Maria Zakharova: This is the result of the stone cleaning technology. We didn’t paint the building but only cleaned the stone. I think that many people are surprised because the colour of the upper stories has changed. Those who often come to Smolenskaya Square can see that the colour of the left- and right-wing annexes has changed following repairs: it has become a lighter shade. But the overall colour will even out with time due to the effect of rain, snow and wind.
No new parts have been added to the ministry building. Only the spire is completely new. It has been made of modern alloys and is therefore stronger and yet lighter.
The lining of the part of the building under the spire is the same. It has been only cleaned and restored. The stone tiles have been additionally protected, but their colour will gradually even out for natural reasons.
Question: In other words, am I right in thinking that it will gradually become the same as the rest of the building?
Maria Zakharova: I could prepare a thorough report on this matter – the stone, its colour and the restoration work involved – for the next briefing. But as I have said, we worked very accurately and have preserved the building’s former look, including the smallest details. The only item that has been replaced entirely is the spire. When the initial spire was installed – many of you are now the happy owners of small parts from it – this was done in haste, because the spire, which is some 70 metres tall, was not stipulated in the design. The architectural plans for the building did not include calculations for the spire, and so the architects had to consider the structure and materials which the building would support. This was back in the 1950s.
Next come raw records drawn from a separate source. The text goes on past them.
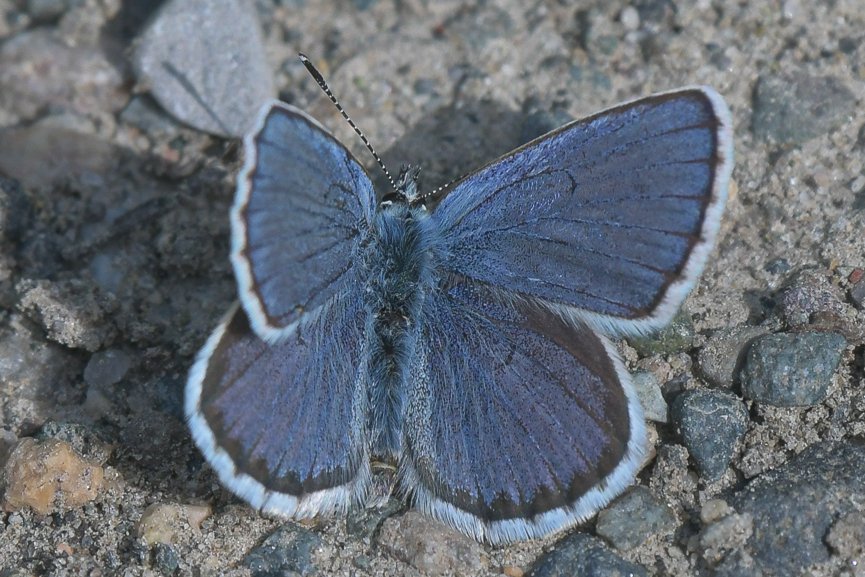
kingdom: Animalia
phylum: Arthropoda
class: Insecta
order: Lepidoptera
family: Lycaenidae
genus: Lycaeides
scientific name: Lycaeides idas
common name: Northern Blue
New materials have been invented since then, and we have decided to use them. But outwardly the spire is the same as the original one. It’s a carbon copy. I can request information from the engineers and developers, so as to be able to tell you every detail regarding the form and the colour.
Question: Could you answer a question about air tracking in Syria?
Maria Zakharova: This is a question for the Defence Ministry, which also holds briefings and regularly meets with the media. The defence and foreign ministries have different spheres of responsibility.
Question: We are unable to do this.
Maria Zakharova: We’ll phone our colleagues, and I think this issue will be settled.